--- WHAT YOU WILL DO ---
Every record is to be printed exactly as written, and any picture in it is skipped.

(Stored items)
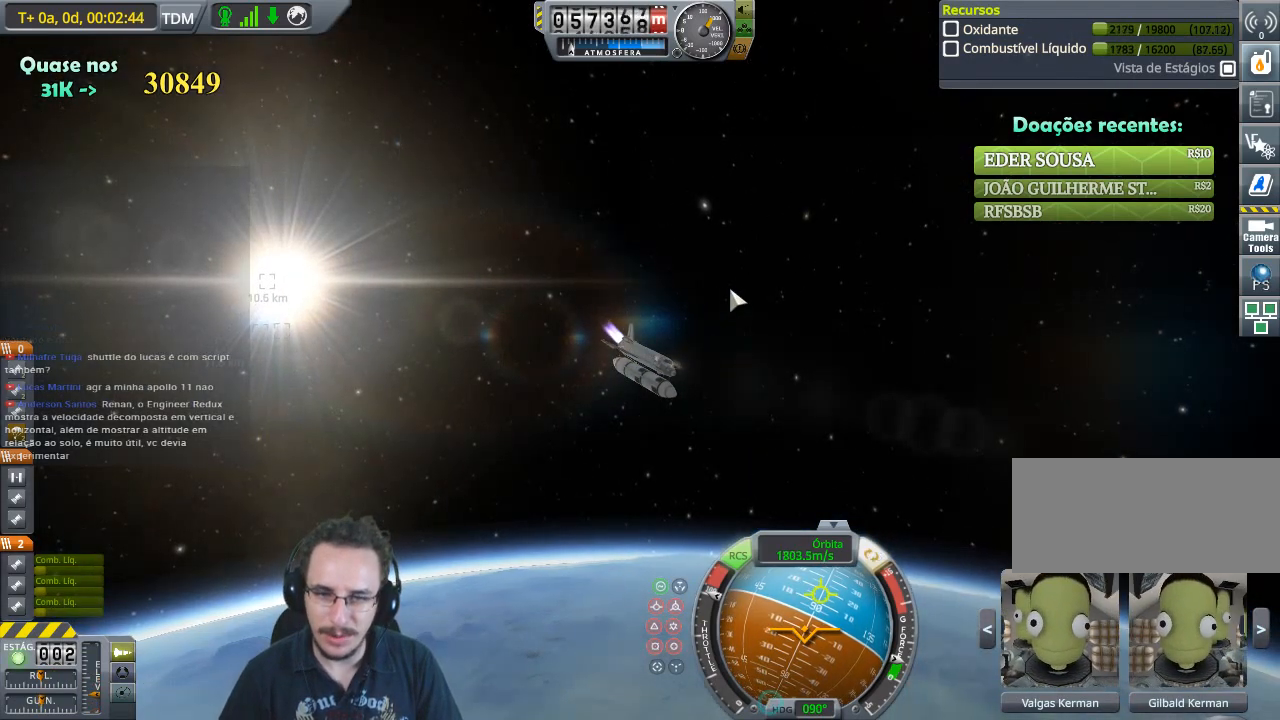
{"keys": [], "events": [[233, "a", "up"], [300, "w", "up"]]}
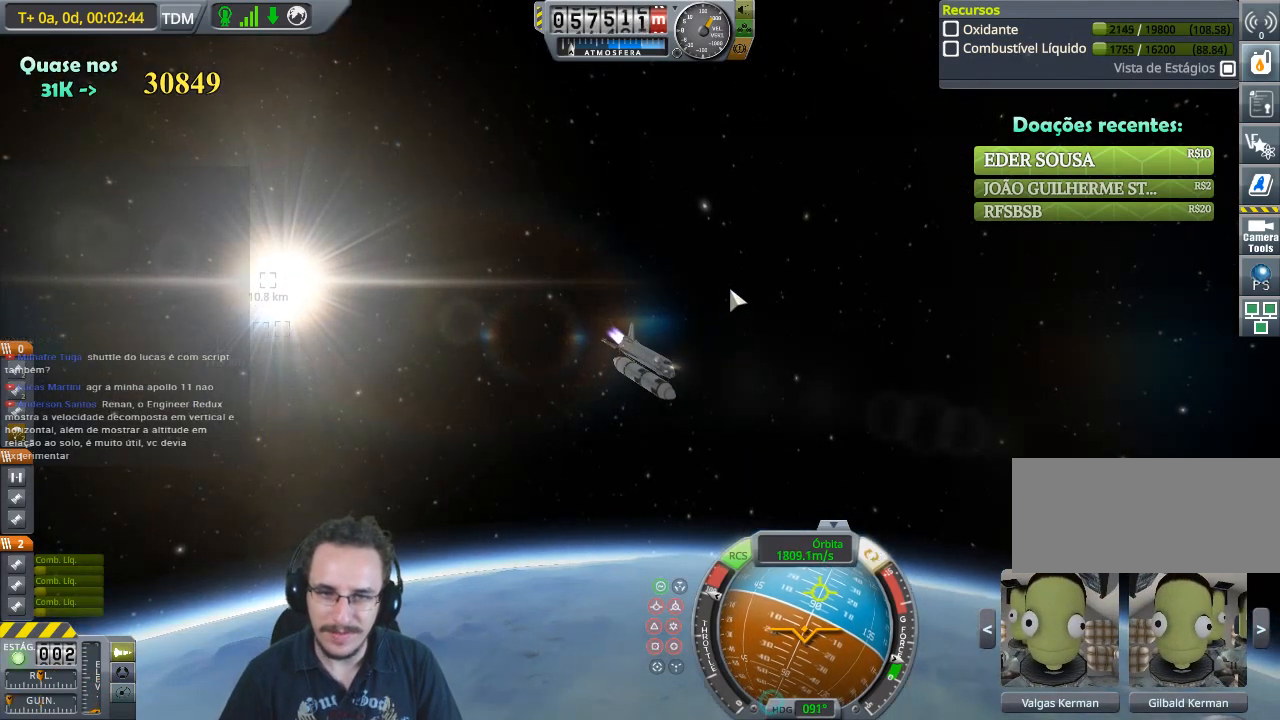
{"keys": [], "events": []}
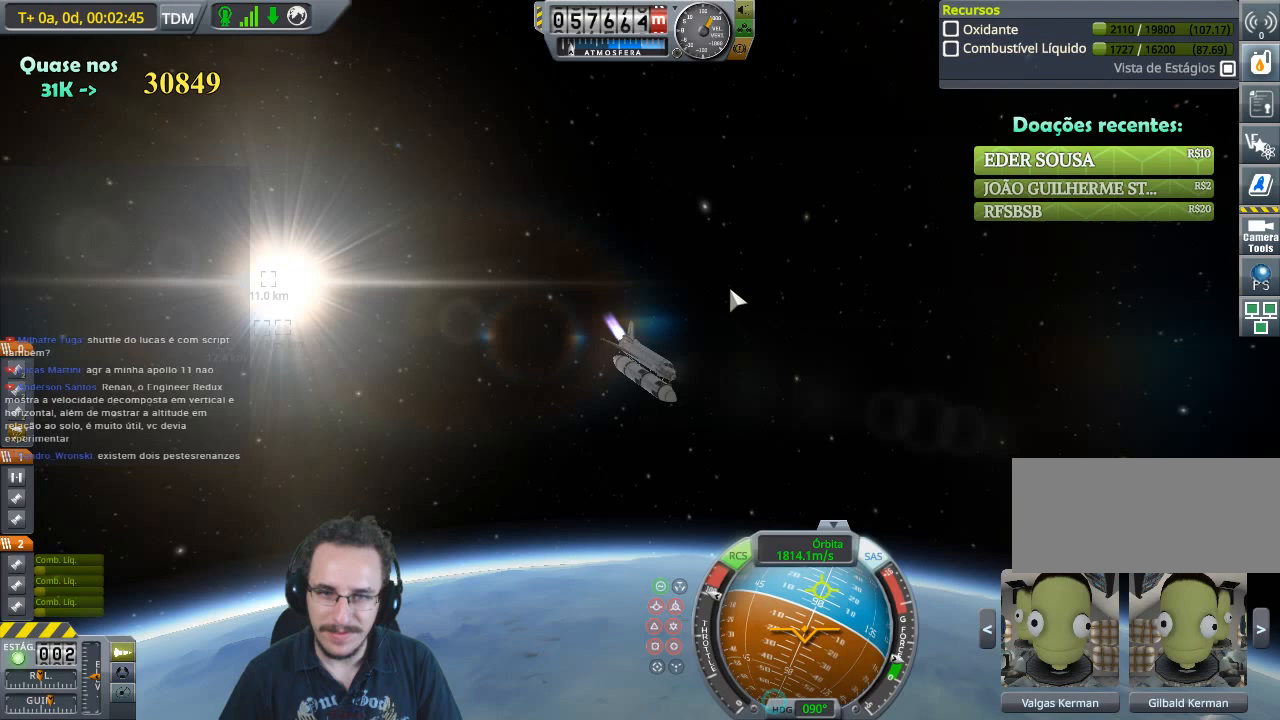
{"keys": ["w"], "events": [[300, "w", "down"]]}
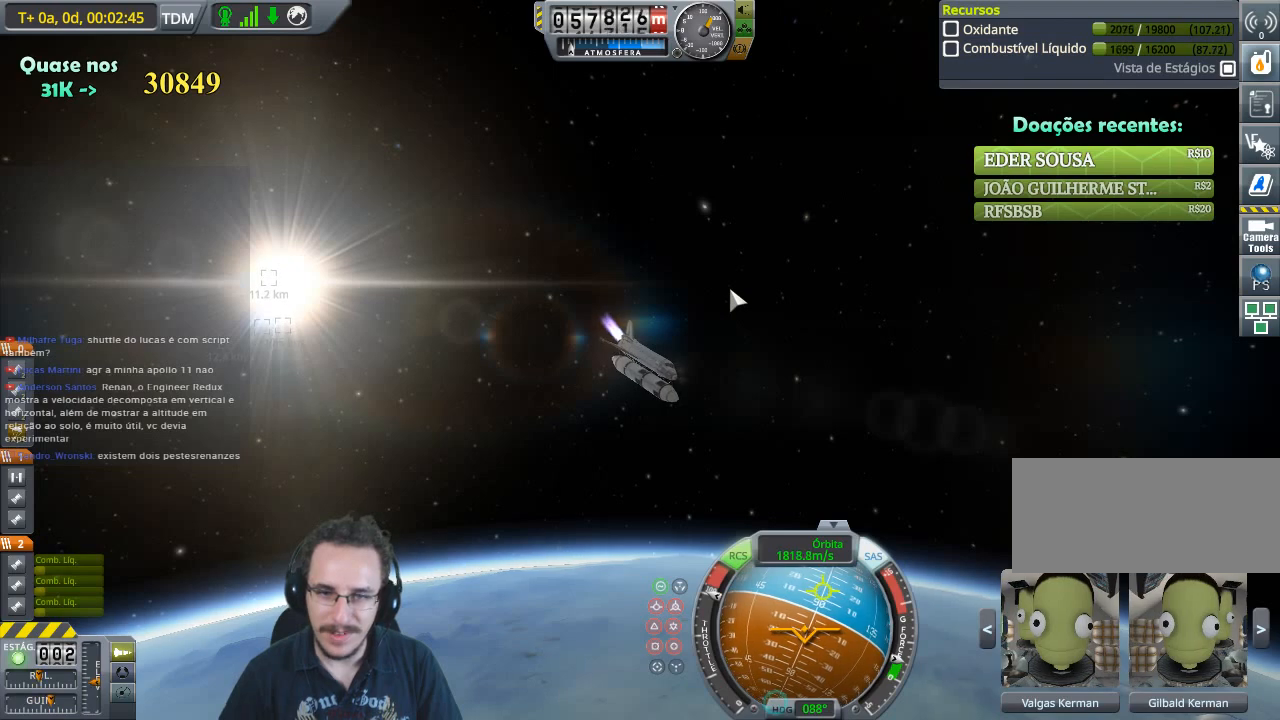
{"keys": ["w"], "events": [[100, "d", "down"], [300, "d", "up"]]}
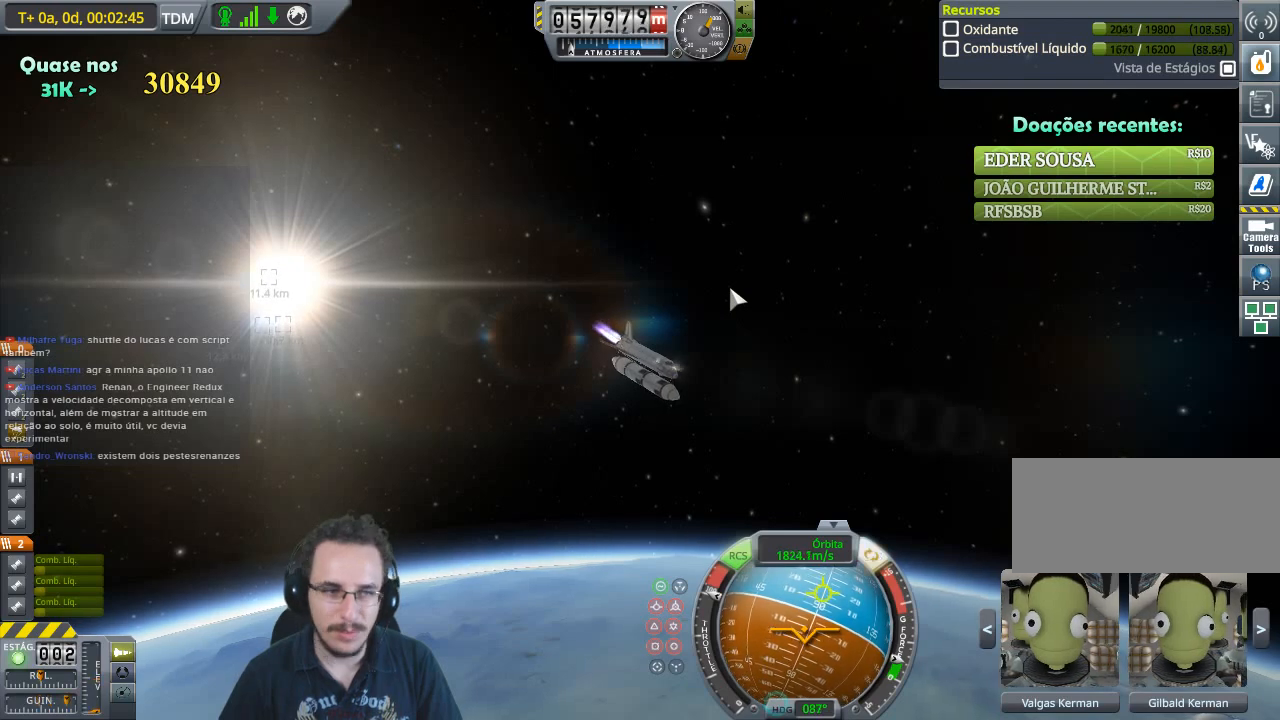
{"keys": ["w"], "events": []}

--- TASK OUTPUT ---
{"keys": [], "events": [[233, "a", "up"], [300, "w", "up"]]}
{"keys": [], "events": []}
{"keys": ["w"], "events": [[300, "w", "down"]]}
{"keys": ["w"], "events": [[100, "d", "down"], [300, "d", "up"]]}
{"keys": ["w"], "events": []}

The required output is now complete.